Challenges to IT organizations have never been greater. Now, more than ever, IT organizations are the key to the long term success (or even survival) of their companies. Reduced budgets and increasingly complex technologies are less pressing than the critical need for IT to be a strong business partner and implement strategy effectively. A Fortune magazine article concluded that the most common reason executives fail is their inability to execute strategy. Those IT organizations that can transform themselves to address the new realities of business can thrive. Those who do not will be facing even more competition from outsourcing and end-user self-sufficiency.
While the old IT role is largely obsolete, there is a new, more significant and valued role for IT – implementing company strategy. This new role requires IT organizations to transform themselves by developing some new competencies. One highly effective, proven and powerful tool for implementing strategy is the Balanced Scorecard. In the seventy-fifth edition of the Harvard Business Review (HBR), the Balanced Scorecard was rated as one of ten most important business ideas developed in HBR’s first seventy-five years.
As an IT executive, is it time for you organization to apply an approach that has proven itself over and over again into an IT setting? This article provides an overview on how to apply the principles used so successfully by business to IT enabling similar results.
The IT Balanced Scorecard enables IT organizations to:

  • Align their activities with the business strategy
  • Identify the key strategic initiatives that are fundamental to delivering the business’s strategy
  • Establishment of measures to objectively assess performance
  • Determine targets of performance to demonstrate achievement as well as provide performance incentives for the IT staff.

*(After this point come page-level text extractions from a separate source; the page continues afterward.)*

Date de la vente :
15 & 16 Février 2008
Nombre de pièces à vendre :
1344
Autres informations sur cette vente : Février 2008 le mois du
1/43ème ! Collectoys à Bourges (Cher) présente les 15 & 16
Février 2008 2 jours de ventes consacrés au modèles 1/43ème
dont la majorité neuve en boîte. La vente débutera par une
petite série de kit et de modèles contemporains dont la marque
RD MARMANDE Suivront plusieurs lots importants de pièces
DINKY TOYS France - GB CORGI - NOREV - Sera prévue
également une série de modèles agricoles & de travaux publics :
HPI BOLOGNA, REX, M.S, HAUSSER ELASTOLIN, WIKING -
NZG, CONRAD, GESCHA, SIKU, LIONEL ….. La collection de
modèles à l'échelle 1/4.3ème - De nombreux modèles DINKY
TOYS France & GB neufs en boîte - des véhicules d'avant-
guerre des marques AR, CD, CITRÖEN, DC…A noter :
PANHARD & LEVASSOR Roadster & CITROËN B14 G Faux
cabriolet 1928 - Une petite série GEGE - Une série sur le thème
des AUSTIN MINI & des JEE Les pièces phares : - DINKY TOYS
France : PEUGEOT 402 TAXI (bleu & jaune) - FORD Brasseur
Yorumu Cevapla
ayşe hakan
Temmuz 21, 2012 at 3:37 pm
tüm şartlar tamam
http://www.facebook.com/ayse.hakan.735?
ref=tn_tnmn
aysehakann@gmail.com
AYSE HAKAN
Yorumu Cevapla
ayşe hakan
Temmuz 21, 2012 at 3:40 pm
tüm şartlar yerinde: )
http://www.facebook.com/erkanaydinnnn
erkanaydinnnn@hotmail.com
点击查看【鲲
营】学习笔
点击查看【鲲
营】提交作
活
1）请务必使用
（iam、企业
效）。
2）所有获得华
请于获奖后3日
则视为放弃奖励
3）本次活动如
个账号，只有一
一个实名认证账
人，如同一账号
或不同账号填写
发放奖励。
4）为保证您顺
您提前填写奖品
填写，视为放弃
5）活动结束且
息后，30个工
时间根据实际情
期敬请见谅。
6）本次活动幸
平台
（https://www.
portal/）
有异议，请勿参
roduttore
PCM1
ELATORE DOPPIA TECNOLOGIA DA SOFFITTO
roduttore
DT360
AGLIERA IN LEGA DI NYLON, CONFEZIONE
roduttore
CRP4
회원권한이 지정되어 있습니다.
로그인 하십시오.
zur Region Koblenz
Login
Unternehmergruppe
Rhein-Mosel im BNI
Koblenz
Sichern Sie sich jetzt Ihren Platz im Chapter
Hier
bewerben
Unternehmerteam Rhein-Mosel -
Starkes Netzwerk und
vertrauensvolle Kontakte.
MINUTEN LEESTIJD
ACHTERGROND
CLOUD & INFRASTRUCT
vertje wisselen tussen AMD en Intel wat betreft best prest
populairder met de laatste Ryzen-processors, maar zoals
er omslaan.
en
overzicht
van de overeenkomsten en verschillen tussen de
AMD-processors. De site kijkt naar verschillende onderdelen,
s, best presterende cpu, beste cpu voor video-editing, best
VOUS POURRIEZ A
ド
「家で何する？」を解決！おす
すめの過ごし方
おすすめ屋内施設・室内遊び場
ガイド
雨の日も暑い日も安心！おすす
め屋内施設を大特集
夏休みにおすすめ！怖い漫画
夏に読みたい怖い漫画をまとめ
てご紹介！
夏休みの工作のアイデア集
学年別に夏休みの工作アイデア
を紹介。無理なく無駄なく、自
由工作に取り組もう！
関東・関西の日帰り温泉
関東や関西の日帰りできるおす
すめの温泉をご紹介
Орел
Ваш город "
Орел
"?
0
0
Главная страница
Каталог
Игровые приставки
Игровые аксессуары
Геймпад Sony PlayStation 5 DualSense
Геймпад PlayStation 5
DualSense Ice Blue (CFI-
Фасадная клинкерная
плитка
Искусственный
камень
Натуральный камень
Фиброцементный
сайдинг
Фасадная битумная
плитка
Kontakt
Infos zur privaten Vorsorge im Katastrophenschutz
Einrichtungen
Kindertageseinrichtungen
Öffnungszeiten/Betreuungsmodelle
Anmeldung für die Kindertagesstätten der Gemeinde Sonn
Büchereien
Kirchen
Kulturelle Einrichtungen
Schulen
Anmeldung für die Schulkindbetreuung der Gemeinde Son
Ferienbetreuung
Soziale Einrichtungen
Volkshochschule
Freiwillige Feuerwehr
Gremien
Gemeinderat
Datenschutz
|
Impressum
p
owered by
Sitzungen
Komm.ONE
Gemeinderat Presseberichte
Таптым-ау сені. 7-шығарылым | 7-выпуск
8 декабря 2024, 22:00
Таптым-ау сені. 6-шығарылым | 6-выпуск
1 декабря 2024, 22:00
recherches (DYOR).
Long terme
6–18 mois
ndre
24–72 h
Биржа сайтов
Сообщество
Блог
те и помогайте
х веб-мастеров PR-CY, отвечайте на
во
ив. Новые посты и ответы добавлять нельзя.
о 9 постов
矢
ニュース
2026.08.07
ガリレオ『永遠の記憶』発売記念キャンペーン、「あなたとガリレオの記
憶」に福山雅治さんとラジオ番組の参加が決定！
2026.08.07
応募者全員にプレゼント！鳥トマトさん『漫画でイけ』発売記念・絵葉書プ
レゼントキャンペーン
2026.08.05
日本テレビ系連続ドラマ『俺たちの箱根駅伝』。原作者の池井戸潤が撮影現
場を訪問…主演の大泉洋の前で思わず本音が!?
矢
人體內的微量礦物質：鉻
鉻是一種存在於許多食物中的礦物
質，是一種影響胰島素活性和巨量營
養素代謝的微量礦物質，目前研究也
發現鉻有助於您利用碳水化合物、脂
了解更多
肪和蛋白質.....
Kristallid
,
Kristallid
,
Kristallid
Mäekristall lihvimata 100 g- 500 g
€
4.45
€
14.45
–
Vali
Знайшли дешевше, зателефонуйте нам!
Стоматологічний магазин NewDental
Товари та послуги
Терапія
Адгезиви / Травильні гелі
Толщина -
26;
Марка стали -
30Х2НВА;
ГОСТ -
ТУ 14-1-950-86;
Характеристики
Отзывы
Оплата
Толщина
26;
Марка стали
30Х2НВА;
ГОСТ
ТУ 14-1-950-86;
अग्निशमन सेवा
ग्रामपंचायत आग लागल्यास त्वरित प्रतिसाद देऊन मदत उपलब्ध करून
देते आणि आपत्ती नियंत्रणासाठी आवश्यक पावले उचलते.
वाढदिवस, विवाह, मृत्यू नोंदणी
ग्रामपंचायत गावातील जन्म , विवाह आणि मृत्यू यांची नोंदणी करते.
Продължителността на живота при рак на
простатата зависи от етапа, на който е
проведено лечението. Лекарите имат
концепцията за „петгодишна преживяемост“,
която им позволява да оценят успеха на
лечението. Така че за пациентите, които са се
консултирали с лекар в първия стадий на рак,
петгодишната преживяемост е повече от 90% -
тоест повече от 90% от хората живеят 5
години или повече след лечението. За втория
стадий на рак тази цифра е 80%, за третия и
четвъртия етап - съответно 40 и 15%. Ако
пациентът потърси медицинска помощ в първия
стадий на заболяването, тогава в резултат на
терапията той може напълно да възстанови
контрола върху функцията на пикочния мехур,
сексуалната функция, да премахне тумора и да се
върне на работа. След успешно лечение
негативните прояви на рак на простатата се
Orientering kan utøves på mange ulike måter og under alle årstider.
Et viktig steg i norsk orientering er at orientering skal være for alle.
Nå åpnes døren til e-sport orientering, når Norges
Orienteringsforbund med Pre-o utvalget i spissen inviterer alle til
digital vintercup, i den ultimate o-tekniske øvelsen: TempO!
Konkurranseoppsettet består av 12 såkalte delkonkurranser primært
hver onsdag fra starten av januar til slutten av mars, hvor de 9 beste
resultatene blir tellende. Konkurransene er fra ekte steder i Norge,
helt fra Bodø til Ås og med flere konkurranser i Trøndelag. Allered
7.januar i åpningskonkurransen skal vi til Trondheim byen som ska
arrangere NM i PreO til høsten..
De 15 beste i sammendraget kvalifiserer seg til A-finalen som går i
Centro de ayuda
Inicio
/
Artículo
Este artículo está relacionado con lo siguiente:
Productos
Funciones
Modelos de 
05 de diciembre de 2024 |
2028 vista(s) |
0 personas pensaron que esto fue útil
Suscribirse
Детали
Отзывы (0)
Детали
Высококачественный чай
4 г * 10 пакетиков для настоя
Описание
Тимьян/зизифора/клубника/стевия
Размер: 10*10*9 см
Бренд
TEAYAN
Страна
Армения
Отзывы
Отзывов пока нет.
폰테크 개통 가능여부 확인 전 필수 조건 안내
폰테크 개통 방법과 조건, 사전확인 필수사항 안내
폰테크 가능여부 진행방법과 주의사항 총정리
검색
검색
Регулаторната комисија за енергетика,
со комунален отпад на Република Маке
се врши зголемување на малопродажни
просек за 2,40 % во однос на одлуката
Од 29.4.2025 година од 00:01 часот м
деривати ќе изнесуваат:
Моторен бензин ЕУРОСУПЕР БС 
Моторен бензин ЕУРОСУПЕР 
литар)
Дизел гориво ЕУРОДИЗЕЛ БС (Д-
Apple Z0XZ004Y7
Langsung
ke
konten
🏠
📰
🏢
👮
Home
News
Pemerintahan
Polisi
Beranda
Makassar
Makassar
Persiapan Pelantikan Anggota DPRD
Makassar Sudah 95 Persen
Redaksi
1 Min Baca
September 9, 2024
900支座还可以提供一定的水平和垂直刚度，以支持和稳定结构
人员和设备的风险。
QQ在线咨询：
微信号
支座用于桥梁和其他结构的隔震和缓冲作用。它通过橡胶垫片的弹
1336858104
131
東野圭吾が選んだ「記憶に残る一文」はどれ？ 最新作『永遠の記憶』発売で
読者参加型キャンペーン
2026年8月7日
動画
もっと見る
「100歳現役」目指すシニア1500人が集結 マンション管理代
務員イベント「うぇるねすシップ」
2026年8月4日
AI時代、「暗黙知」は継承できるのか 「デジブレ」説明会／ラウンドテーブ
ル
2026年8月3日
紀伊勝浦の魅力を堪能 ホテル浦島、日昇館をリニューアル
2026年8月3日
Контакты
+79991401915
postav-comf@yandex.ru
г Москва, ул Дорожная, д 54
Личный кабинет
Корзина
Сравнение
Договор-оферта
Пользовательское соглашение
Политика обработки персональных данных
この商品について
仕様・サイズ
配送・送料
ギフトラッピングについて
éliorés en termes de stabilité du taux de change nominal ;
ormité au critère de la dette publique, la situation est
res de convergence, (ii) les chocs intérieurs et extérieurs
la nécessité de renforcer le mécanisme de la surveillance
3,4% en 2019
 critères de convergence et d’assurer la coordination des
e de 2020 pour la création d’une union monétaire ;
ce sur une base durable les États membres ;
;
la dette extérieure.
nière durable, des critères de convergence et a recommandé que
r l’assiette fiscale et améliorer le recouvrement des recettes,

IT Balanced Scorecard Approach

The IT Balanced Scorecard approach starts with establishing the proper management framework and project governance. It is essential that the businesses supported by IT are engaged in the process and that IT executive management drives the overall process. Once the management framework is established, the approach is to:

  • Clear Strategy: Clearly understand the business’s strategy in terms that IT can best understand. Involvement by the business representatives assists IT understand the strategy and provides a solid foundation for moving forward. IT needs to fully understand the strategy before moving forward.
  • Strategy Map: Next, develop a strategy map or “driver model.” This enables the IT organization to articulate how the overall strategic objectives will be delivered in terms of their value to their customers (the businesses), the internal processes needed to deliver that value and the skills and resources needed to support those internal processes. The strategy map enables IT to focus the conversation around strategy and impact, rather than just whether IT can or can't do something
  • Measures: Once the strategy map is completed, the IT organization establishes objective measures for measuring its progress.
  • Targets: Once IT has determined the limited set of measures, the next step is to establish targets. The targets drive performance and enable the IT organization to objectively demonstrate how well it is achieving its goals.
  • Initiatives: In order to achieve the targets, what are the initiatives needed? The framework developed so far enables IT to identify the initiatives needed to achieve the targets. Initiatives are also owned by parts of the IT organization which enables the IT staff have a clear and unmistakable linkage to the business strategy.
  • Management Process: Finally, transform the IT Balanced Scorecard into a management process for periodic performance reviews. The business partners continue to be involved in the ongoing process.

The net result is a new way of operating IT with involvement of the business and clear linkages between IT and the businesses that IT supports.

IT Balanced Scorecard Benefits

There is a reason that approximately 70% of the Fortune 500 companies have implemented a Balanced Scorecard – it is a powerful tool for translating strategy into action. As companies depend more and more on Information Technology in achieving their strategy, management needs a proven, effective tool to implement the strategy – The IT Balanced Scorecard is that tool.